A bench makes a comfortable place to take off shoes. Image: Svet_Feo/Shutterstock
One thing that most entryways tend to miss is a place to sit. Naturally, you’re not going to invite people to pull up a chair in your front foyer. Still, a place to sit gives a convenient place to slip on shoes or sort through the mail when coming and going. What’s more, a bench can double as a clever storage solution for shoes and jackets to help cut down on clutter. Look for a bench with shelving or one that hinges open to make your entryway comfortable and convenient.
Use wall space to set the tone for your house. Image: Vadym Andrushchenko/Shutterstock
Your entryway is the perfect place to define your style. While it might be a tighter area, you can capitalize on wall and ceiling space to bring in some extra style. A statement chandelier, for example, can give guests an idea of your home’s style. Or, a grouping of picture frames can add some interest to the walls. Travel much? Your foyer walls are the perfect place to display shadow boxes, mementos, and souvenirs so visitors get an idea of what’s important to you.
Use a rug to define the space. Image: Ambient Ideas/Shutterstock
If you live in an open concept home, a front entryway can be tricky. Without a clear definition between the foyer area and the rest of the home, you could be left scratching your head. Defining the space with color and furniture lets visitors know where the entry ends and the home begins. Stage your entry with furniture so there’s a clear delineation between it and the rest of your home. A well-placed bookcase or table gives a place to set keys or a bench and locker set shows guests where to stash their stuff. Entryway too small for furniture? Utilize a bold color or even wallpaper to bring attention to the foyer without clutter.
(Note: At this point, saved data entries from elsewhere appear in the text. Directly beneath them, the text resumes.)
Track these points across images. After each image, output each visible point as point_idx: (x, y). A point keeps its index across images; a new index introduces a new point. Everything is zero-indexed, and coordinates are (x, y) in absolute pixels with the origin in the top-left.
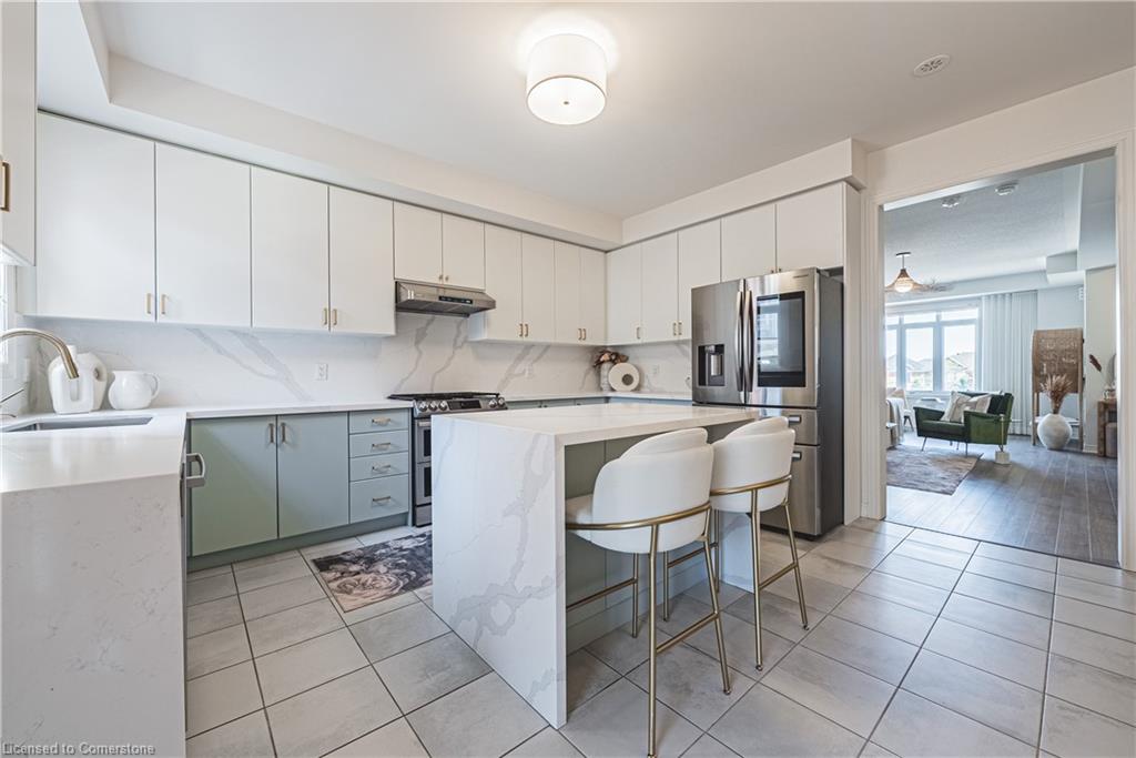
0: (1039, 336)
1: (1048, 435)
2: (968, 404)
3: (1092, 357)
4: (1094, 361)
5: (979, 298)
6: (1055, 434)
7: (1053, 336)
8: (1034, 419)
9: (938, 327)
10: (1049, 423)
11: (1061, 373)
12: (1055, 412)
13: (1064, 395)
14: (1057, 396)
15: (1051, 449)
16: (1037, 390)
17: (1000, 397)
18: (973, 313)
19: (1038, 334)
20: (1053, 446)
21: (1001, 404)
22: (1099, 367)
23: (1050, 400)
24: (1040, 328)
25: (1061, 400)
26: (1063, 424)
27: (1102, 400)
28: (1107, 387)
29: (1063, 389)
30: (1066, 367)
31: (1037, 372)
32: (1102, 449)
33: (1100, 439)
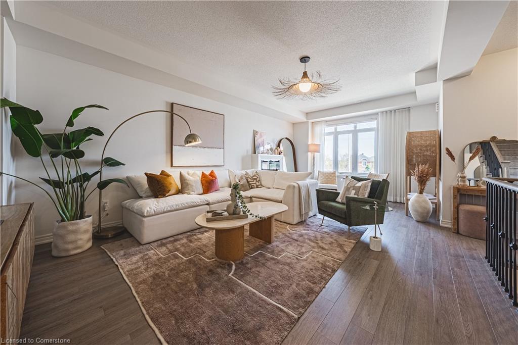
0: (410, 136)
1: (416, 211)
2: (354, 188)
3: (447, 150)
4: (449, 153)
5: (377, 114)
6: (420, 210)
7: (419, 135)
8: (406, 196)
9: (355, 133)
10: (416, 201)
11: (424, 163)
12: (421, 193)
13: (427, 179)
14: (422, 181)
15: (418, 221)
16: (409, 174)
17: (379, 182)
18: (373, 124)
19: (410, 134)
20: (419, 219)
21: (379, 189)
22: (453, 158)
23: (417, 184)
24: (412, 131)
25: (425, 184)
26: (426, 202)
27: (455, 184)
28: (459, 174)
29: (427, 175)
30: (429, 158)
31: (409, 161)
32: (456, 227)
33: (454, 219)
Use mirrors to open up a tight space. Image: Photographee.eu/Shutterstock
Entryways are notoriously tight in some homes and others can suffer from a lack of light. Bounce some brightness into the entry by utilizing mirrors to reflect light. This works especially well if your front door features windows. By angling a mirror directly across the source of light, you can essentially double down on whatever natural brightness you have to make your entry feel larger and airier.
Give visitors a place to stash their stuff. Image: Michael Higginson/Shutterstock
Remember that your entryway should serve as a way to welcome guests into your home. Make sure that it gives the right impression and help your guests always feel comfortable. Offer a defined place to put things so that guests aren’t left holding coats and shoes. Diffusing essential oils or lighting a candle ensures your home smells as great as it looks. Keeping necessities like phone chargers, ice scrapers, and umbrellas at the ready means you always have what visitors need on hand.
Take a look around your entryway and ask yourself: does this foyer say what I want it to? When you start thinking of your entryway as a personal space (and not just a place to drop your stuff) you can start to see how visitors feel when they walk through your front door. Focus on comfort and style to make sure your entryway really makes an entrance.